- _Extract to read_:
We then set up the experimental conditions for our cell-based screening using fluorescent D4. Figure 2A shows EGFP-D4 images of HeLa cells grown in DMEM containing FBS or LPDS. Living HeLa cells were first labeled with EGFP-D4, followed by fixation, and images were acquired using In Cell Analyzer 1000. In Fig. 2B, the fluorescence intensity of the microscopic field was divided by the number of nuclei using the In Cell Analyzer program, Developer. Cell surface was strongly labeled when cells were grown in the presence of FBS (control, FBS). The fluorescence intensity was not significantly altered when cells were treated with 8 μM lovastatin, an HMG-CoA reductase inhibitor, for 18 h in the presence of FBS before D4 labeling (lovastatin, FBS).

Fig. 2.

Fig. 2.

EGFP-D4 and filipin labeling of HeLa cells treated with lovastatin and U18666A. A: HeLa cells were treated with or without 8 μM lovastatin and 100 μM mevalonate, or 2 μg/ml U18666A in FBS- or LPDS-containing medium for 18 h. Cells were labeled with EGFP-D4 and Hoechst 33342 as described in MATERIALS AND METHODS. Images were acquired using In Cell Analyzer 1000 with a 20× objective. Bar = 20 μm. B: Fluorescence intensity of EGFP-D4 bound to cells was normalized by cell number as described in MATERIALS AND METHODS. Data represent the mean ± SD (n = 4). C: HeLa cells were treated with 8 μM lovastatin and 100 μM mevalonate, or 2 μg/ml U18666A in LPDS-containing medium for 18 h. The cells were labeled with filipin as described in MATERIALS AND METHODS. Images were acquired using In Cell Analyzer 1000 with a 20× objective. Bar = 20 μm.

- _Directions_:
1: In the screening passage, rewrite the part between "We then set" and "labeling (lovastatin, FBS).", inclusive, swapping "EGFP-D4" for "GFP-D4".
2: Write the next part of the screening passage, picking up right after its final sentence.
The lines are not needed for any of this work.

- _Dataset excerpt_:

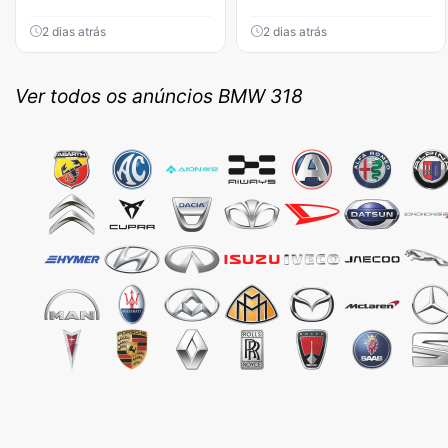
2 dias atrás
2 dias atrás
Ver todos os anúncios BMW 318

- _Set of answers_:
1:
We then set up the experimental conditions for our cell-based screening using fluorescent D4. Figure 2A shows GFP-D4 images of HeLa cells grown in DMEM containing FBS or LPDS. Living HeLa cells were first labeled with GFP-D4, followed by fixation, and images were acquired using In Cell Analyzer 1000. In Fig. 2B, the fluorescence intensity of the microscopic field was divided by the number of nuclei using the In Cell Analyzer program, Developer. Cell surface was strongly labeled when cells were grown in the presence of FBS (control, FBS). The fluorescence intensity was not significantly altered when cells were treated with 8 μM lovastatin, an HMG-CoA reductase inhibitor, for 18 h in the presence of FBS before D4 labeling (lovastatin, FBS).

2:
When cells were grown in LPDS medium, the fluorescence intensity was decreased to 66.0 ± 21.6% compared with the cells in FBS medium (Fig. 2A control, LPDS and Fig. 2B). In contrast to its lack of effect in FBS medium, lovastatin in LPDS medium treatment significantly decreased the fluorescence (39.6 ± 19.4% compared with control in LPDS medium) (Fig. 2A lovastatin, LPDS and Fig. 2B). Cholesterol quantification by gas chromatography showed that its content of cells was only slightly decreased (93 ± 2.8% compared with LPDS control) under these conditions. These results indicate that EGFP-D4 detects subtle changes in cell surface cholesterol and can be used to screen compounds that inhibit de novo cholesterol synthesis. 3-β-[2-(diethylamino)ethoxy]androst-5-en-17-one (U18666A) is known to accumulate cholesterol in the late endosomes (24) and induces a Niemann-Pick type C-like phenotype (25, 26). U18666A treatment significantly reduced plasma membrane fluorescence after EGFP-D4 staining both in FBS and in LPDS medium, suggesting that the recycling through the late endosomes plays a major role in the maintenance of plasma membrane cholesterol level in HeLa cells.

Next, we examined the staining pattern of filipin under the same experimental conditions. Figure 2C shows HeLa cells grown in LPDS medium and stained with filipin in the presence and absence of inhibitors. Because filipin is toxic, cells were fixed before labeling. Filipin penetrated cells and labeled both the plasma membrane and the intracellular compartments. In contrast to EGFP-D4 labeling, lovastatin treatment did not significantly alter filipin labeling, suggesting that filipin is not a suitable probe to screen inhibitors of de novo cholesterol synthesis. U18666A enhanced the intracellular labeling of filipin, as already reported (24), and decreased fluorescence in the plasma membrane, again suggesting the importance of cholesterol traffic from the late endosomes in the maintenance of the plasma membrane cholesterol content.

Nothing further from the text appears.